▶ _Problem requirements_
Check every line of the records below for the string "What", then report only how many lines have it.

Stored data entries
--- START ---

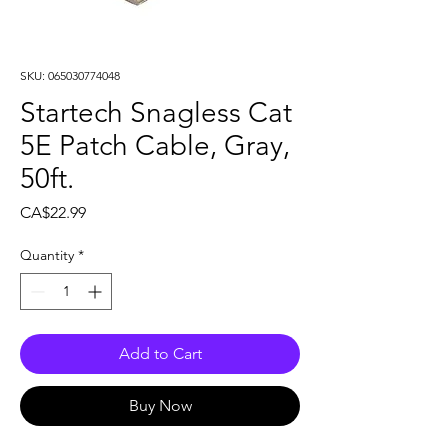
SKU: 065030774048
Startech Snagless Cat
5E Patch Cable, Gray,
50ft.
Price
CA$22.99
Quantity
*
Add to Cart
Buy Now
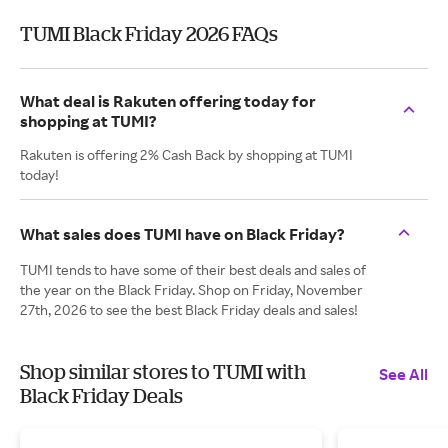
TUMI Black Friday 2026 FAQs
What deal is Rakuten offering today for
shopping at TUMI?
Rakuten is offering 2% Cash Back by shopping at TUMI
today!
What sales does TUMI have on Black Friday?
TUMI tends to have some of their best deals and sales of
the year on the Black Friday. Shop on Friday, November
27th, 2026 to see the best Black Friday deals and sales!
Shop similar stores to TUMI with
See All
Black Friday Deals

--- END ---

▶ _Output for this exercise_
2